### [VORLIEGENDER TEXT]
Mohamed A. war bereits vor etlichen Jahren wegen schweren Raubes zu einer mehrjährigen Haftstrafe verurteilt worden. Zum Islamisten wurde er erst im Gefängnis – unter den Augen der Justiz. Dem Vernehmen nach radikalisierte er sich bereits damals per Handy über das Internet. Handys sind im Strafvollzug zwar verboten. Wie leicht es ist, ein Gerät einzuschmuggeln, ist aber ein offenes Geheimnis. Mal werden die Geräte über Gefängnismauern geworfen, mal werden sie von Lieferdiensten oder, so vermuten Behördenmitarbeiter, womöglich von Strafverteidigern oder korrupten Justizbediensteten eingeschmuggelt.
Nun zeigt sich, dass von dem weitgehend unkontrollierten Handy-Gebrauch nicht nur Clan-Chefs profitieren, die aus der Zelle „Geschäfte“ koordinieren. Auch Islamisten pflegen offenbar in der Haft Netzwerke. Ein Beamter: „Es ist problemlos möglich, aus der Zelle heraus Mitstreiter zu einem Anschlag anzuleiten.“
Der Libanon wollte A. erst nicht wieder aufnehmen
Immerhin: Von Mohamed A. geht nun hier keine Gefahr mehr aus: Der mittlerweile 28 Jahre alte Libanese wurde am Montag in sein Herkunftsland abgeschoben. Ausreisepflichtig war er schon lange. Doch der Libanon hatte zunächst wenig Interesse, den Straftäter und islamistischen Gefährder zurückzunehmen. Nach Informationen der Berliner Morgenpost gelang es erst nach intensiven Bemühungen der Berliner Behörden und des Auswärtigen Amtes, die Verantwortlichen in Beirut davon überzeugen.

### [DATEN ZUR PRÜFUNG]
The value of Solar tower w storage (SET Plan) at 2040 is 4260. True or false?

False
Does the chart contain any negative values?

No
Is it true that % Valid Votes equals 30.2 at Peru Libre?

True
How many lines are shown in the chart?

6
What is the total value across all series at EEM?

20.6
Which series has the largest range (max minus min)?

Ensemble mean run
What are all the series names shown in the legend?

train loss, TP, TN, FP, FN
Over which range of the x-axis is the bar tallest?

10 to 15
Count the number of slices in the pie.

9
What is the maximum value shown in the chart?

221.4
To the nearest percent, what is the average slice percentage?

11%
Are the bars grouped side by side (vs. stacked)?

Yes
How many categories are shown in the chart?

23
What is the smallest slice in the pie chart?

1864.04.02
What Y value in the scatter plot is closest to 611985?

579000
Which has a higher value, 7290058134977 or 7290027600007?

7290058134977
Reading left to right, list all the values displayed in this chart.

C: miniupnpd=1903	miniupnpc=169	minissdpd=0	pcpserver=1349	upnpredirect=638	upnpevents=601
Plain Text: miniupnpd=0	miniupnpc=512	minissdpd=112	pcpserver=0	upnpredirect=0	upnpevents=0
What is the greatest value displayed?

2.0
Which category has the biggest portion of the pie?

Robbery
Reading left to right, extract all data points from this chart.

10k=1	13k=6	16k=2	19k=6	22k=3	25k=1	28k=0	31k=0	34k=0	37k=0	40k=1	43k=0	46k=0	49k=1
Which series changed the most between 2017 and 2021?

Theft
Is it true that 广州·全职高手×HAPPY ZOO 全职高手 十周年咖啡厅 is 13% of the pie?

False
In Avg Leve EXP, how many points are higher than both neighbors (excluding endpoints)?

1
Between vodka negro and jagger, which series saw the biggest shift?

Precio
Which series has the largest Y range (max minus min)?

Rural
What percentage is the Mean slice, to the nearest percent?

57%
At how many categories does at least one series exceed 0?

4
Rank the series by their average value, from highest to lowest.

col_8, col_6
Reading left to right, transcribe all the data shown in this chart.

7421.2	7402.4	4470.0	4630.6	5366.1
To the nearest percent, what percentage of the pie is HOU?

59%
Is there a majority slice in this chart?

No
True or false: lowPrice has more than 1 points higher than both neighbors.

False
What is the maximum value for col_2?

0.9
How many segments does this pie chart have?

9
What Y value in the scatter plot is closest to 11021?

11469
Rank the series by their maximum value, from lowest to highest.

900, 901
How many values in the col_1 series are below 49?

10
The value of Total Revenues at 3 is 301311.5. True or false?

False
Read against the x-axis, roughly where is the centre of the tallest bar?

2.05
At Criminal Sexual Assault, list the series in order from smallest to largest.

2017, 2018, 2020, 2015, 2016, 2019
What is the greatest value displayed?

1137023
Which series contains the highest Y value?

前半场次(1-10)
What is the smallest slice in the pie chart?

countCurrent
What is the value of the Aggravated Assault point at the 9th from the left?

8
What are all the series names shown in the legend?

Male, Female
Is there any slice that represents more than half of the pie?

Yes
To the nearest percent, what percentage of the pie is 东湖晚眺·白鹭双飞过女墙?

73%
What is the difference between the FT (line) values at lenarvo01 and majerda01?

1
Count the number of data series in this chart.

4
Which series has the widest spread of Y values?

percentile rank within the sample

### [ZU ERLEDIGENDE SCHRITTE]
(A) Geben Sie den Abschnitt des Berichts über Mohamed A. zwischen „Mohamed A. war“ und „korrupten Justizbediensteten eingeschmuggelt.“, beide eingeschlossen, erneut wieder und tauschen Sie dabei „Strafvollzug“ gegen „Justizvollzug“.
(B) Wie alt ist Mohamed A. laut dem Bericht über ihn inzwischen?
(C) Stimmen diese Aussagen mit dem Bericht über Mohamed A. überein? Antworten Sie jeweils mit Ja oder Nein und zitieren Sie die entscheidenden Worte.
(i) Mohamed A. wurde wegen schweren Raubes verurteilt.
(ii) Der Libanon war sofort bereit, Mohamed A. zurückzunehmen.
(iii) Handys sind im Strafvollzug erlaubt.

### [ANTWORTEN DER REIHE]
(A)
Mohamed A. war bereits vor etlichen Jahren wegen schweren Raubes zu einer mehrjährigen Haftstrafe verurteilt worden. Zum Islamisten wurde er erst im Gefängnis – unter den Augen der Justiz. Dem Vernehmen nach radikalisierte er sich bereits damals per Handy über das Internet. Handys sind im Justizvollzug zwar verboten. Wie leicht es ist, ein Gerät einzuschmuggeln, ist aber ein offenes Geheimnis. Mal werden die Geräte über Gefängnismauern geworfen, mal werden sie von Lieferdiensten oder, so vermuten Behördenmitarbeiter, womöglich von Strafverteidigern oder korrupten Justizbediensteten eingeschmuggelt.

(B) Er ist mittlerweile 28 Jahre alt.

(C)
(i) Ja: „wegen schweren Raubes zu einer mehrjährigen Haftstrafe verurteilt worden“
(ii) Nein: „Doch der Libanon hatte zunächst wenig Interesse, den Straftäter und islamistischen Gefährder zurückzunehmen.“
(iii) Nein: „Handys sind im Strafvollzug zwar verboten.“